Senator addresses students on the significance of Majority Rule

Senator Jamal Moss Addresses C V Bethel Students on 'Majority Rule'.

NASSAU, BAHAMAS – Senator  Jamal Moss appealed to C. V. Bethel Senior High School students to cherish their opportunity to receive an education and take it seriously as it is a consequence of Majority Rule.

Majority Rule Day is recognized in The Bahamas on January 10 and commemorates the day in 1967, when the black majority living in The Bahamas won a national election and had their numbers fairly reflected in the way that parliament was constituted.

Moss addressed the school’s assembly on Monday on the topic, “The Significance of Majority Rule – Its Significance to The Bahamas”.

“Students let me remind you that the quality of education you’re receiving is a result of Majority Rule.  Education for the black majority was not a priority for the ruling oligarchy and so access to secondary and tertiary education was severely limited.  Most black Bahamians had to leave school at the age of 14,” said Senator Moss.

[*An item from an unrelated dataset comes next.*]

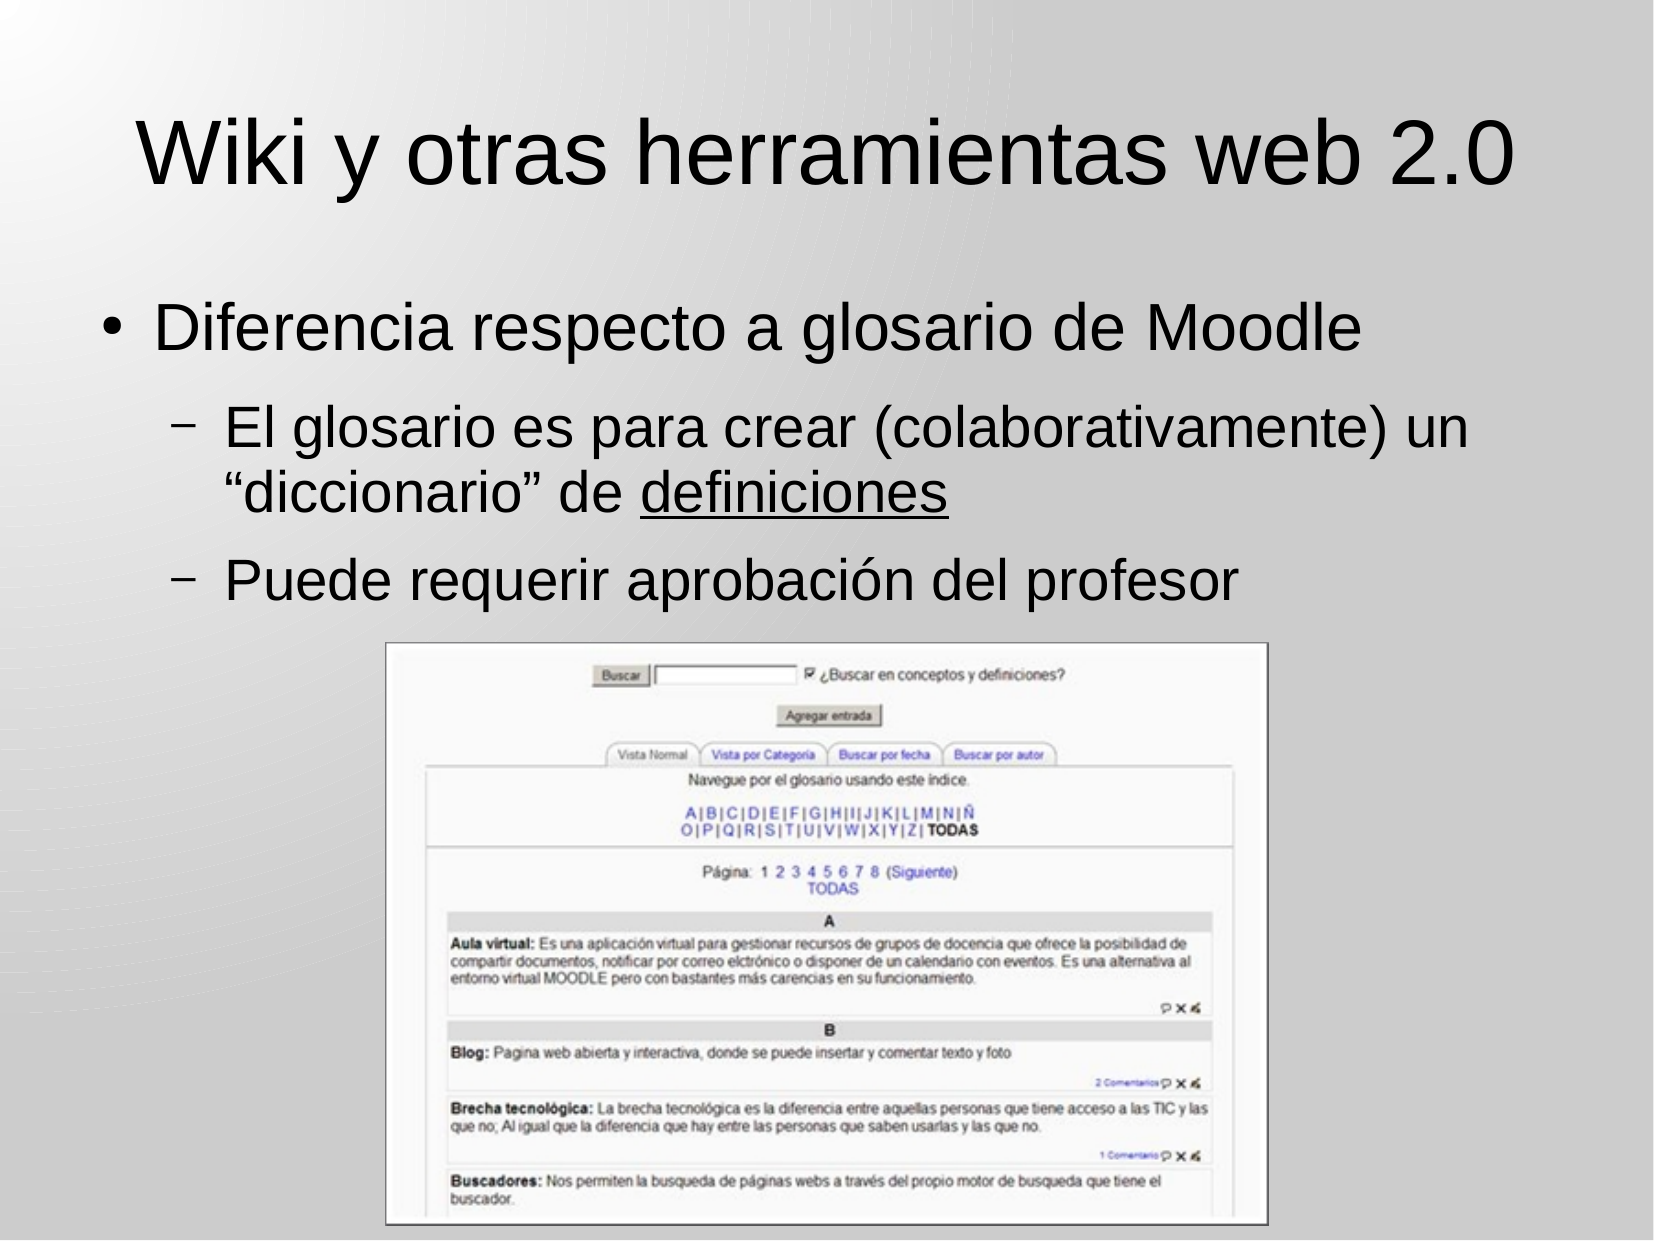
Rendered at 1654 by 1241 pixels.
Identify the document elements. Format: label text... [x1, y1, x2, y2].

list Diferencia respecto a glosario de Moodle El glosario es para crear (colaborativamente) un “diccionario” de definiciones Puede requerir aprobación del profesor [82, 290, 1538, 1109]
picture [385, 642, 1269, 1226]
title Wiki y otras herramientas web 2.0 [82, 49, 1571, 257]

“After Majority Rule was achieved, education became a top priority and the doors were opened for Bahamians to receive secondary and tertiary education at home.  So please don’t take your education lightly; value it, and if you’re not serious about it, get serious.”

In his address, Senator Moss outlined key events in the road to Majority Rule including the Burma Road Riot, formation of the Progressive Liberal Party, the General Strike, the right for women to vote for the first time, and Black Tuesday.

He remarked that without Majority Rule, The Bahamas would not be the “vibrant” country that it is today and independence would only be a dream.  He said Majority Rule changed this and opened the door to provide bright, new prospects for the future.

Senator Moss recalled his appointment to the Senate following the 2017 General Election.

“Who would have ever thought that a barefoot boy, the child of a maid and a construction worker, would become an Honourable Senator?”

He said his appointment is the result of the struggle of ancestors who fought against racial discrimination and inequality.

He reminded the students that what happened for him could also happen for them.

“Students, hold your head up high and embrace your “Promised Land” of opportunities. Be the positive change your country needs.  Align yourselves with positive people.  Be a part of building a positive Bahamas,” he said.